The Auto-Maskin DCU 210E firmware contains an undocumented Dropbear SSH server, v2015.55, configured to listen on Port 22 while the DCU is running and is configured with a hard-coded credentials
Description
The Auto-Maskin DCU 210E firmware contains an undocumented Dropbear SSH server, v2015.55, configured to listen on Port 22 while the DCU is running. The Dropbear server is configured with a hard-coded user name and password combination of root / amroot. The server is configured to use password only authentication not cryptographic keys, however the firmware image contains an RSA host-key for the server. An attacker can exploit this vulnerability to gain root access to the Angstrom Linux operating system and modify any binaries or configuration files in the firmware.

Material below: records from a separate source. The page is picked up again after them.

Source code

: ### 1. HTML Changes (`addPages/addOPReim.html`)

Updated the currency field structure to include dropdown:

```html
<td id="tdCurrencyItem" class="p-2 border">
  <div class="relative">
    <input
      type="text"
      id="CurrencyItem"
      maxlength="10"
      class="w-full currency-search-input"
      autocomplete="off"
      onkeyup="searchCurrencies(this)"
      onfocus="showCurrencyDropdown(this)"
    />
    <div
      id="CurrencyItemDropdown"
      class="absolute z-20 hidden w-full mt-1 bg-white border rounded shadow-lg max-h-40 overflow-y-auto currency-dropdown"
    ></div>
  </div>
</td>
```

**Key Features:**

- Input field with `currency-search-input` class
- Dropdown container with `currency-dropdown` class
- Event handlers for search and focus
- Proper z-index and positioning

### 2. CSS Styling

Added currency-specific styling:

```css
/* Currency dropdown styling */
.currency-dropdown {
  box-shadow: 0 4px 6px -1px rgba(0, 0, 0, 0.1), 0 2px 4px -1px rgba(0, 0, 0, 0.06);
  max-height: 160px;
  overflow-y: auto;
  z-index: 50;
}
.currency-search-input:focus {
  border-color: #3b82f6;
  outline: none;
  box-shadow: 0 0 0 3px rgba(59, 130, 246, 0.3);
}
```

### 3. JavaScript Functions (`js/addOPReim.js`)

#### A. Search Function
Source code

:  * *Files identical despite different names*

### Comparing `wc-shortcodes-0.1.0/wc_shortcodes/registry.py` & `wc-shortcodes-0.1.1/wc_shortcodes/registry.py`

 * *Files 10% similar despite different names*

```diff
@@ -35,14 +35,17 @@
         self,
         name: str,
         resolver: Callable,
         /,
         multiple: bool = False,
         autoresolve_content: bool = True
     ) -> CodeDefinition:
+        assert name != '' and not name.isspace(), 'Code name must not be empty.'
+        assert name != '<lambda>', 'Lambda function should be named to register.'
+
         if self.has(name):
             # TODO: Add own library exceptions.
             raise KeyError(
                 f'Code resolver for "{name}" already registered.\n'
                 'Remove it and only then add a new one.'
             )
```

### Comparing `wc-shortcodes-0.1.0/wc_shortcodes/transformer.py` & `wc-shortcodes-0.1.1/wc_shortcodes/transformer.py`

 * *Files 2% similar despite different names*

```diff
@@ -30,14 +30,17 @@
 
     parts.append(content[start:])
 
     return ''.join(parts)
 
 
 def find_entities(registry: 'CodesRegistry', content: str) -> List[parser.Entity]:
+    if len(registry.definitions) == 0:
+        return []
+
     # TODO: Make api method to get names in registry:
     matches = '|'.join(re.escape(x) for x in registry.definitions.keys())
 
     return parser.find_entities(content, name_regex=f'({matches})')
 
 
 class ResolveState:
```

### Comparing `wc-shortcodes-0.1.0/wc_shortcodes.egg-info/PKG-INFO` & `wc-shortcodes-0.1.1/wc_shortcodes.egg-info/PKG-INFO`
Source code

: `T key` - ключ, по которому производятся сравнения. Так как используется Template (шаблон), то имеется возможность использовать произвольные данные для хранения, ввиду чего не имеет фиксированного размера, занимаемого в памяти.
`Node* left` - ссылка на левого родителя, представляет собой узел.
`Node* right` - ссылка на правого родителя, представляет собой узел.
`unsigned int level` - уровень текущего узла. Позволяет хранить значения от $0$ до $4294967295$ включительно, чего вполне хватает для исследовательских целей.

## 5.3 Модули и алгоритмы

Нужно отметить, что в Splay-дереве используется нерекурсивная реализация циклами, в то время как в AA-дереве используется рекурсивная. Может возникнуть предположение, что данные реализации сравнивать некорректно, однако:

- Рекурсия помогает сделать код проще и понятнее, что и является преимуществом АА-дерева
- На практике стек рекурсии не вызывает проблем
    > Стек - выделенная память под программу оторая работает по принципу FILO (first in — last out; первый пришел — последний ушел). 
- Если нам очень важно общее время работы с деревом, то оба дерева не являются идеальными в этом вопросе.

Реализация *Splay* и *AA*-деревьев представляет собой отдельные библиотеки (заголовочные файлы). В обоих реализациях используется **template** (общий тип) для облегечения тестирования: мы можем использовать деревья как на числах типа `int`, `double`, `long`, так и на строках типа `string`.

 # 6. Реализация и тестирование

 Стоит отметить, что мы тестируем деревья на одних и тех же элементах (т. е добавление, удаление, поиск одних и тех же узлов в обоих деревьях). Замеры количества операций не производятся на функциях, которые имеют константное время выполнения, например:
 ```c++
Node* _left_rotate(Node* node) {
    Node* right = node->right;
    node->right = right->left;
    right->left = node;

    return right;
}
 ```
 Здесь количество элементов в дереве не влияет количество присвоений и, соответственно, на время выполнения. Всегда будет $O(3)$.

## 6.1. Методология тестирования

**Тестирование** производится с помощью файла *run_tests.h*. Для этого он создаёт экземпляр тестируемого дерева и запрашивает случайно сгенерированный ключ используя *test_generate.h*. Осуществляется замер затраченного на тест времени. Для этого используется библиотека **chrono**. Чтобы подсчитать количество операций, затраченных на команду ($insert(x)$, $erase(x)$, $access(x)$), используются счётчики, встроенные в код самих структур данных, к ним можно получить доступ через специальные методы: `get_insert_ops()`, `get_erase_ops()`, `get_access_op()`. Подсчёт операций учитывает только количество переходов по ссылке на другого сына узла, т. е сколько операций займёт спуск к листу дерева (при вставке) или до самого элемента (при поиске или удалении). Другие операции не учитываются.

Affected releases are Auto-Maskin DCU-210E RP-210E: Versions prior to 3.7 on ARMv7.
AI Insight
LLM-synthesized narrative grounded in this CVE's description and references.
Auto-Maskin DCU 210E firmware (versions prior to 3.7) includes a hard-coded root SSH credential, allowing remote unauthenticated attackers full root access.
Vulnerability
The Auto-Maskin DCU 210E and RP 210E firmware versions prior to 3.7 on ARMv7 contain an undocumented Dropbear SSH server (v2015.55) listening on port 22 while the device is running [1][2]. The server is configured with a hard-coded username and password combination of root / amroot and uses password-only authentication (no cryptographic keys) [1]. The hard-coded credential is present in the firmware image, and the password is easily susceptible to cracking [2].
Exploitation
An attacker can exploit this vulnerability remotely without any authentication or prior access, as the Dropbear server is exposed on port 22 [1]. The attacker only needs network connectivity to the device and can use any SSH client to connect with the hard-coded credentials root and amroot [1][2]. No user interaction or additional privileges are required; the SSH server is active by default [1].
Impact
Successful exploitation grants the attacker root access to the Angstrom Linux operating system running on the device [1][2]. With root privileges, the attacker can modify any binaries, configuration files, or system settings in the firmware, potentially leading to full compromise of the device and the ability to manipulate monitored engine controls [1][2]. The scope of the compromise includes both read and write access to critical system files [1].
Mitigation
According to CISA advisory ICSA-20-051-04, the affected versions are RP210E and DCU210E versions 3.7 and prior [1]. At the time of the CERT/CC vulnerability note (2018-10-06), no update was available to address these vulnerabilities [2]. Users are encouraged to contact Auto-Maskin for fixed firmware releases. As a workaround, these critical control devices should only be deployed on private, carefully secured networks with restricted access [1][2]. No KEV listing is present at the time of writing.
AI Insight generated on May 26, 2026. Synthesized from this CVE's description and the cited reference URLs; citations are validated against the source bundle.
Affected products
3- Range: < 3.7
- Auto-Maskin/DCU-210Ev5Range: 3.7
- Auto-Maskin/RP-210Ev5Range: 3.7
Patches
0No patches discovered yet.
Vulnerability mechanics
AI mechanics synthesis has not run for this CVE yet.
References
2- www.kb.cert.org/vuls/id/176301mitrethird-party-advisoryx_refsource_CERT-VN
- www.us-cert.gov/ics/advisories/icsa-20-051-04mitrex_refsource_MISC
News mentions
0No linked articles in our index yet.